Despite the opera's title, the main protagonists are Theseus and his queen Phaedra, whose guilty passion for her `son' Hippolytus precipitates the tragedy (even though there is a happy ending for the eponymous pair). Lorraine Hunt Lieberson is even more passionate than Dame Janet Baker was on the Decca recording, and particularly impressive in "Cruelle mere des amours" which begins Act 3, an aria into which Rameau poured all his artifices of affecting suspensions and harmonies. Rameau's composing skill is fully evident in this work: the profusion of invention, the unobtrusive contrapuntal skill, the charm and colour of the instrumentation and the freedom allotted to the orchestra. The work's final scene, set in a woodland, is filled with an enchanting atmosphere, ending, after the customary chaconne, with "Rossignols amoureux" (delightfully sung by Patricia Petibon). Anna-Maria Panzarella makes an appealingly youthful Aricia (to whom Rameau allocates surprisingly little on her own), and Mark Padmore is an affecting and lyrical Hippolyte, if not outright perfect, making the most of his despairing Act 4 aria "Ar, faut-il, enc jour, perdre tout ce que j'apos'aime?".
Lorraine Hunt is exceptional as Phèdre, for interpretation, vocal beauty, and agility.
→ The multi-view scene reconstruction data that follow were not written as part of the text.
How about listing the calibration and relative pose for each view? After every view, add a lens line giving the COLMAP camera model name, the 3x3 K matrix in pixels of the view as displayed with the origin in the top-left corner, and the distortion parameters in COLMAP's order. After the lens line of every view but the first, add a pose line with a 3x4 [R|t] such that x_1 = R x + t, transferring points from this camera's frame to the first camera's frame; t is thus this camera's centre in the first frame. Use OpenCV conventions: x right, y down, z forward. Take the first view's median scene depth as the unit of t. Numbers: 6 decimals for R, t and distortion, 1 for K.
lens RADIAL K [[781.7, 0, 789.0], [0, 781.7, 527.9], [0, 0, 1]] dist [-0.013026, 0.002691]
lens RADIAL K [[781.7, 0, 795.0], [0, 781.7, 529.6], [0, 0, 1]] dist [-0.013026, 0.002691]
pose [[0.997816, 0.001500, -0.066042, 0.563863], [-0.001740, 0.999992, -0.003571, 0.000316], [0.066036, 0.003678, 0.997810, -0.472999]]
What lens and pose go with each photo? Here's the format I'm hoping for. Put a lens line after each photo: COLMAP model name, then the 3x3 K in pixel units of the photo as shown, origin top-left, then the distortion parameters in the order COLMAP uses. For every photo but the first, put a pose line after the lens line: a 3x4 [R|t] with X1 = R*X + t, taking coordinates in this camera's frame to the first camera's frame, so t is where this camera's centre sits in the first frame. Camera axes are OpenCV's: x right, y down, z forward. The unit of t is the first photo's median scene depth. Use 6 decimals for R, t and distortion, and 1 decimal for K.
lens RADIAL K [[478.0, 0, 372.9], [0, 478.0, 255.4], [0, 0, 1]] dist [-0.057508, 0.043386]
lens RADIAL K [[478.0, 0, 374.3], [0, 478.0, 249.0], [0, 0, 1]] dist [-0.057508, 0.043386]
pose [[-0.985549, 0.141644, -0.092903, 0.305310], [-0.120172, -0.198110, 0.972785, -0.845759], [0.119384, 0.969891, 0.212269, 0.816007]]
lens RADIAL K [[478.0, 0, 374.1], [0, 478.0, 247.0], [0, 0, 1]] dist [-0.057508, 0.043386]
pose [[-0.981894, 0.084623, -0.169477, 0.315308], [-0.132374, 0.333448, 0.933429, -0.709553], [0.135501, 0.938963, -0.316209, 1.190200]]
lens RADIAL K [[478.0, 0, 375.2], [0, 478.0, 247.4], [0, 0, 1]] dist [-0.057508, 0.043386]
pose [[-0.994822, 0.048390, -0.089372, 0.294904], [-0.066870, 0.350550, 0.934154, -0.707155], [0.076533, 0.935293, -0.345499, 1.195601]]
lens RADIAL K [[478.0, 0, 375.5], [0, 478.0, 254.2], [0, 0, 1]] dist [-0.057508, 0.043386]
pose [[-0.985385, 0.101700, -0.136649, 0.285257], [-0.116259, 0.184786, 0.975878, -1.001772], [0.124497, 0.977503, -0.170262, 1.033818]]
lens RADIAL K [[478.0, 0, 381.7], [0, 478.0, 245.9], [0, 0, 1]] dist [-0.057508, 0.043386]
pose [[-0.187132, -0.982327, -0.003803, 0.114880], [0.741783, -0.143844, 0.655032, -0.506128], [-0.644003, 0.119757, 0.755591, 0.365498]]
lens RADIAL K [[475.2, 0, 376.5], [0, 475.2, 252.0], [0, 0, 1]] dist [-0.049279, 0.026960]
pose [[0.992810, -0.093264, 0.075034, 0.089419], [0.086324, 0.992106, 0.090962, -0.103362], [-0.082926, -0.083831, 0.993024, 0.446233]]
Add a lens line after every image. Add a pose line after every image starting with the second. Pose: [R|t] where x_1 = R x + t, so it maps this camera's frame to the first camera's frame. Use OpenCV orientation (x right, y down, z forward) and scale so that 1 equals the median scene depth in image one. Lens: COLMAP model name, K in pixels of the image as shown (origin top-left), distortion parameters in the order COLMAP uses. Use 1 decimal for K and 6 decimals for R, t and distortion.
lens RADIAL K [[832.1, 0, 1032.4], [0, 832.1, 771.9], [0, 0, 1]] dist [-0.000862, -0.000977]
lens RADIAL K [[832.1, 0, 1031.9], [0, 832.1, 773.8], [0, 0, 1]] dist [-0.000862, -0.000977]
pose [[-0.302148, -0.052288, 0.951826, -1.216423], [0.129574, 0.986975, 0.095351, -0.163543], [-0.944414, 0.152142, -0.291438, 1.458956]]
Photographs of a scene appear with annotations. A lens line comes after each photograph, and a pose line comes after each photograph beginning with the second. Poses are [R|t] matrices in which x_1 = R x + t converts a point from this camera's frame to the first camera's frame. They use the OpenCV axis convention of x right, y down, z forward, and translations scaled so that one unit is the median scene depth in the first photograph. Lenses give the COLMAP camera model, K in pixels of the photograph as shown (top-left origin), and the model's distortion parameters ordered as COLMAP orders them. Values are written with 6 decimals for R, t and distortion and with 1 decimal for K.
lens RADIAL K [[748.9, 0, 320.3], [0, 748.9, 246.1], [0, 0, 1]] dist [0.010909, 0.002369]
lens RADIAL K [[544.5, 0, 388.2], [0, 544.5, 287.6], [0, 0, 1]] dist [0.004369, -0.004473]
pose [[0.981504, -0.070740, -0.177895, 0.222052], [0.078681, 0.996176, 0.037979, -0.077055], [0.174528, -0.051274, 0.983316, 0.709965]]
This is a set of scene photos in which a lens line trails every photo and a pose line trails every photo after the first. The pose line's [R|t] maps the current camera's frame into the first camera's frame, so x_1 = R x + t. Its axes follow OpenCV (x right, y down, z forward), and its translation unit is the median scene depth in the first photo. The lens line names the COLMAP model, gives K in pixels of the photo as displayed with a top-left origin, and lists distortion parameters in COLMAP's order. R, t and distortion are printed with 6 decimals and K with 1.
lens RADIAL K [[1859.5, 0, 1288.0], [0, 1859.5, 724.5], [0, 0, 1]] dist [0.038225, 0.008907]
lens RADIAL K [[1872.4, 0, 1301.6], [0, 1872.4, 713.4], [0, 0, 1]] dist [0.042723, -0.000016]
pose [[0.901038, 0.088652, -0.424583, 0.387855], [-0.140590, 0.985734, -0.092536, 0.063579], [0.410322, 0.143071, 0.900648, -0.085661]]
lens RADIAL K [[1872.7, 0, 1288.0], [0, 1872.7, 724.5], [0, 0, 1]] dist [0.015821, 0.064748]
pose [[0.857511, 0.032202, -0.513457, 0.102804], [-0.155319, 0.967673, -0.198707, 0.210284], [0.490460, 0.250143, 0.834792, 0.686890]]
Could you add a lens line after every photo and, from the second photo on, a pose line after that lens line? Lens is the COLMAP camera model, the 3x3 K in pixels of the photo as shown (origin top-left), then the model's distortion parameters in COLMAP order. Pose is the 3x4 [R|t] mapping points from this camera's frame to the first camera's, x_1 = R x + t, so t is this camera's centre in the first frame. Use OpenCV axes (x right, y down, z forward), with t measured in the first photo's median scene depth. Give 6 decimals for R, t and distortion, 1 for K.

Laurent Naouri has a firm lower range, and a refined baritonal timbre for the top notes. Eirian James is able to combine a forward enunciation with a dark tone, and has a strong theatrical sense. The only slight disappointment is Anna-Maria Panzarella. Her tendency to sing ever so slightly flat followed by an adjustment upward after landing on a held note led to vocal problems, which include sluggish movement from note to note and an inability to color or soften the voice.
In all but Panzarella, Christie's Hippolyte et Aricie is as good as or better than Minkowski.
The only quibble with this re-issue, which is an important one, is the lack of libretto.